The Clinton administration also reduced monthly household sampling from 60,000 to about 50,000, eliminating significant surveying in the inner cities. Despite claims of corrective statistical adjustments, reported unemployment among people of color declined sharply, and the piggybacked poverty survey showed a remarkable reversal in decades of worsening poverty trends.
Williams continues to explain that, before Clinton left office, the administration did reestablish the monthly household sampling at 60,000, however.
The Bureau of Labor Statistics' published "U.6" unemployment rate through January, 2009, was 14.0%, including restated revisions to January's numbers over the past few weeks, as well.
Without hyperbole, it is safe to say that the BLS' U.6 numbers through the end of February, 2009, should be close to 15.0%. We'll have the precise answer to this in about four hours, of course.
15.0% is a pretty god-awful, shocking number, on its own. But, here's where it gets even more alarming; from a five-year-old New York Times Op-Ed piece by top Obama administration economics advisor Austan Goolsbee, entitled: "The Unemployment Myth,"
The Unemployment Myth
By AUSTAN GOOLSBEE
Published: November 30, 2003
...the unemployment rate has been low only because government programs, especially Social Security disability, have effectively been buying people off the unemployment rolls and reclassifying them as "not in the labor force."
In other words, the government has cooked the books...
Research by the economists David Autor at the Massachusetts Institute of Technology and Mark Duggan at the University of Maryland shows that once Congress began loosening the standards to qualify for disability payments in the late 1980's and early 1990's, people who would normally be counted as unemployed started moving in record numbers into the disability system -- a kind of invisible unemployment. Almost all of the increase came from hard-to-verify disabilities like back pain and mental disorders. As the rolls swelled, the meaning of the official unemployment rate changed as millions of people were left out.
By the end of the 1990's boom, this invisible unemployment seemed to have stabilized. With the arrival of this recession, it has exploded. From 1999 to 2003, applications for disability payments rose more than 50 percent and the number of people enrolled has grown by one million. Therefore, if you correctly accounted for all of these people, the peak unemployment rate in this recession would have probably pushed 8 percent.
The point is not whether every person on disability deserves payments. The point is that in previous recessions these people would have been called unemployed. They would have filed for unemployment insurance. They would have shown up in the statistics. They would have helped create a more accurate picture of national unemployment, a crucial barometer we use to measure the performance of the economy, the likelihood of inflation and the state of the job market.

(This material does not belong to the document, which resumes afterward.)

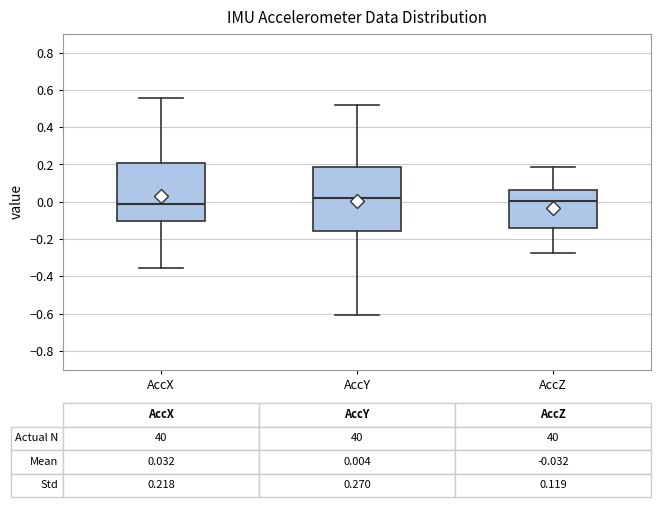

Comparing the boxes themselves (not the whiskers), which one is the tallest?

AccY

...The situation has grown so dire, though, that we can't even tell whether the job market is recovering...Despite the blistering growth of the economy, the invisible unemployment problem continues...

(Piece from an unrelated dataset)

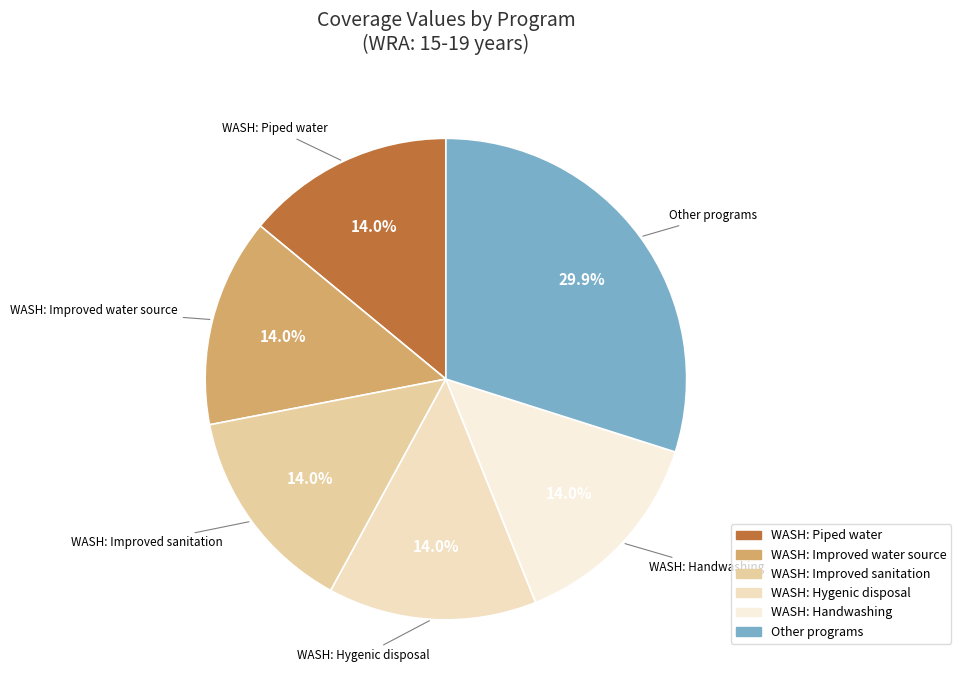

Does any single category account for the majority?

No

So, here we have Mr. Goolsbee, one of the most influential economic advisors in the Obama administration, telling us that, during a time of significantly lower unemployment, a little over five or six years ago, one would have to add a good two percentage points to the government's unemployment numbers to account for those "invisibly unemployed" due to the reality that they had just filed disability claims with the government.
This segment of the population (and workforce) is completely missing from both the BLS' U.3 and the U.6 numbers, the most recent updates to which we'll be hearing about in just a few hours.